Hierarchical enrichment

Hierarchical enrichment is for encoding properties that reference multiple levels of annotations. For instance, something like speech rate of an utterance requires referencing both utterances as well as the rate per second of an annotation type below, usually syllables. Likewise, encoding number of syllables in a word or the position of a phone in a word again reference multiple levels of annotation.

Note

See Annotation Graphs for details on the implementation and representations of the annotation graph hierarchy that PolyglotDB uses.

Encode count

Count enrichment creates a property on the higher annotation that is a measure of the number of lower annotations of a type it contains. For instance, if we want to encode how many phones there are within each word, the following code is used:

with CorpusContext('corpus') as c:
    c.encode_count('word', 'phone', 'number_of_phones')

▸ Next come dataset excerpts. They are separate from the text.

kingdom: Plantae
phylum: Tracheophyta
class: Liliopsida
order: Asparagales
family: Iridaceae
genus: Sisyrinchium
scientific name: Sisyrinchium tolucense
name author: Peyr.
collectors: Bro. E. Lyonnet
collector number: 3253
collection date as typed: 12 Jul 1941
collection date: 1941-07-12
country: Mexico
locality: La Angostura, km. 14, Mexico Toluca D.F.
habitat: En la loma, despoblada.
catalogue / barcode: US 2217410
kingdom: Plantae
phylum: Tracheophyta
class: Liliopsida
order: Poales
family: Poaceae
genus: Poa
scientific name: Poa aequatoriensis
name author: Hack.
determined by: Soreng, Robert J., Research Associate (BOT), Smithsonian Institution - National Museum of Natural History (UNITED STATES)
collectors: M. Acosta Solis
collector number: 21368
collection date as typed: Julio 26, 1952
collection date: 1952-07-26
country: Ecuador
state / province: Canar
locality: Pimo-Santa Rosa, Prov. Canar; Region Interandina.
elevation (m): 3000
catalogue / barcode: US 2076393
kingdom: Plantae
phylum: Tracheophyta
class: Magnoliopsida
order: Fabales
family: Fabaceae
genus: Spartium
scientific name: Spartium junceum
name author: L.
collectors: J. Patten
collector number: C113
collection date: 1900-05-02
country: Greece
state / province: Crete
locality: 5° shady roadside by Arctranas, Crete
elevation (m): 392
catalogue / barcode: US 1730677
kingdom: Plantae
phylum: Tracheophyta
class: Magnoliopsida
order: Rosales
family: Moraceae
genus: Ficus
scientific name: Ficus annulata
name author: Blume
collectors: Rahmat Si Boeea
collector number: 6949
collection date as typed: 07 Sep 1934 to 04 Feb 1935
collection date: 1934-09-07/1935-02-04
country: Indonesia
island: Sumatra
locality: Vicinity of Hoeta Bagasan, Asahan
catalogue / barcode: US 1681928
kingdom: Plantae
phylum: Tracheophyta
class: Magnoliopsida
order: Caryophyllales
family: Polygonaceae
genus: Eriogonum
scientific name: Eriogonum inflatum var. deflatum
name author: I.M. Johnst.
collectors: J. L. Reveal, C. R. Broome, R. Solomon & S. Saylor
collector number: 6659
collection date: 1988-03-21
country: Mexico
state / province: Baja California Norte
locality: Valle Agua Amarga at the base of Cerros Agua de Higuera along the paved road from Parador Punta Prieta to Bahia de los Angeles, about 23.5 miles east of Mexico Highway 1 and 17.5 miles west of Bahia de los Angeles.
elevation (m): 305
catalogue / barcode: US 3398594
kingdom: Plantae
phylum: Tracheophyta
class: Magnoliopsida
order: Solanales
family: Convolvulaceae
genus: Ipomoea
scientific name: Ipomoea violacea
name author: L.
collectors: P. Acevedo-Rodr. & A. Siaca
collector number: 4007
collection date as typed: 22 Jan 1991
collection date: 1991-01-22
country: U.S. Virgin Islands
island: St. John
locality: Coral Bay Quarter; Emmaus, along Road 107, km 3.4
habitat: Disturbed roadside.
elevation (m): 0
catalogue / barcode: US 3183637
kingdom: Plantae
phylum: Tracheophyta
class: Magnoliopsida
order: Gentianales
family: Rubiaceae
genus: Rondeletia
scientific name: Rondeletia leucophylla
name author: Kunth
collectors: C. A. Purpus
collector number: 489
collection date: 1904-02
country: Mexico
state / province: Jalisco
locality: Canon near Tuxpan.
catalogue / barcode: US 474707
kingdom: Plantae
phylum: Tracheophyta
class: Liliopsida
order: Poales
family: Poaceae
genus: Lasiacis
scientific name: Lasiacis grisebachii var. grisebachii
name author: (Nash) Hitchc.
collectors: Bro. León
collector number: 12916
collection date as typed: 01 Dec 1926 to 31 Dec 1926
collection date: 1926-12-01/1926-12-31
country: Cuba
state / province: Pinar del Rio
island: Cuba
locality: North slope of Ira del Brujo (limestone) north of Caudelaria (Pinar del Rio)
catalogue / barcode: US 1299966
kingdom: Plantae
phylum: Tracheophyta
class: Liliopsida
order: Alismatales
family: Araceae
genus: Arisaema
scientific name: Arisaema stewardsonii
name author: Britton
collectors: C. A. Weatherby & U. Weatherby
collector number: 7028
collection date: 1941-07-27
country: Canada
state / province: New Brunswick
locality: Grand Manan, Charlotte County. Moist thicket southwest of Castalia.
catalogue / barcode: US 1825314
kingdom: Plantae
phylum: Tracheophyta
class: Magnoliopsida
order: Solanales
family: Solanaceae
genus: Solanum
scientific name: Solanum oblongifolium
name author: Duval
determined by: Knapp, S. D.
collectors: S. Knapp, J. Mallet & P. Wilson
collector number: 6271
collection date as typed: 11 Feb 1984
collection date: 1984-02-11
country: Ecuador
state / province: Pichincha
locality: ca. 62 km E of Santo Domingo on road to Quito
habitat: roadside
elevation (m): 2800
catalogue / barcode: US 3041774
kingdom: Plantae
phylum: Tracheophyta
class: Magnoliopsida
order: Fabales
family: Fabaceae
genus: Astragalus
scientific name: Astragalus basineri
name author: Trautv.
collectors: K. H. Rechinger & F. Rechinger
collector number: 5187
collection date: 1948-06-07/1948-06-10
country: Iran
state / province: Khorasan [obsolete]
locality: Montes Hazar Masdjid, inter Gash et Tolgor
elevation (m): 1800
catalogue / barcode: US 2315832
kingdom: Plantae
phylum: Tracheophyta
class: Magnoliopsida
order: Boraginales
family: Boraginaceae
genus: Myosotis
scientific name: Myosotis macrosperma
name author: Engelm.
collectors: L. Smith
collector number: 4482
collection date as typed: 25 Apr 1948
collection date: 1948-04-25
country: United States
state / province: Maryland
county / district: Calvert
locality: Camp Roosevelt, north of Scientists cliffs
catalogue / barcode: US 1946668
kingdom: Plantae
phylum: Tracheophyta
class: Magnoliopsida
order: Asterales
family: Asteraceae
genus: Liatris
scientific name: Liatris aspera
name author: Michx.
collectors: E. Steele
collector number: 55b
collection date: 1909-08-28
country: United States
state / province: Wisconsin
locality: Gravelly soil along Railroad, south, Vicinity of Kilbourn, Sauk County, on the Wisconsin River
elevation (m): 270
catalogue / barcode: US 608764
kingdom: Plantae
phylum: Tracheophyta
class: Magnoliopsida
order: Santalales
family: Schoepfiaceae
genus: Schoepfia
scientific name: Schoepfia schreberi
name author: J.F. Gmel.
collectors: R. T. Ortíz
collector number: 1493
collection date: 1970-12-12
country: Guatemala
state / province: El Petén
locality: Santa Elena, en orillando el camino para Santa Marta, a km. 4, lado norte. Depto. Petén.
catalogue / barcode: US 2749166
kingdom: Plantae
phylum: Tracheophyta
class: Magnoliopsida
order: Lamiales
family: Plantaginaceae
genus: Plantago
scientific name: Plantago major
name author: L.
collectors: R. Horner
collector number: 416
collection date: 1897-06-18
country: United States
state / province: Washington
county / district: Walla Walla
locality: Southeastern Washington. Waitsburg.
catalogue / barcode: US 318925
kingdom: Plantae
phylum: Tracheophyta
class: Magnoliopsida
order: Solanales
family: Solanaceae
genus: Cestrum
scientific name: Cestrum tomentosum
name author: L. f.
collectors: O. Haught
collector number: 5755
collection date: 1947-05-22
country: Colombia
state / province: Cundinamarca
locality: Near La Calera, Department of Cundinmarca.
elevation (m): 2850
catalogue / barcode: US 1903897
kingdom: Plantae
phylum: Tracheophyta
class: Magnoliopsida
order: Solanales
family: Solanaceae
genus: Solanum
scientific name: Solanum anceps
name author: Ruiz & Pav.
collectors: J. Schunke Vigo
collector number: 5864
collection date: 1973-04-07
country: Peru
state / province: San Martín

Following enrichment, all word tokens will have a property for number_of_phones that can be referenced in queries and exports.

Encode rate

Rate enrichment creates a property on a higher annotation that is a measure of lower annotations per second. It is calculated as the count of units contained by the higher annotation divided by the duration of the higher annotation.

with CorpusContext('corpus') as c:
    c.encode_rate('word', 'phone', 'phones_per_second')

Following enrichment, all word tokens will have a property for phones_per_second that can be referenced in queries and exports.

Encode position

Position enrichment creates a property on the lower annotation that is the position of the element in relation to other annotations within a higher annotation. It starts at 1 for the first element.

with CorpusContext('corpus') as c:
    c.encode_position('word', 'phone', 'position_in_word')

The encoded property is then queryable/exportable, as follows:

with CorpusContext('corpus') as c:
     q = c.query_graph(c.phone).filter(c.phone.position_in_word == 1)
     print(q.all())

The above query will match all phones in the first position (i.e., identical results to a query using alignment, see Hierarchical queries for more details on those).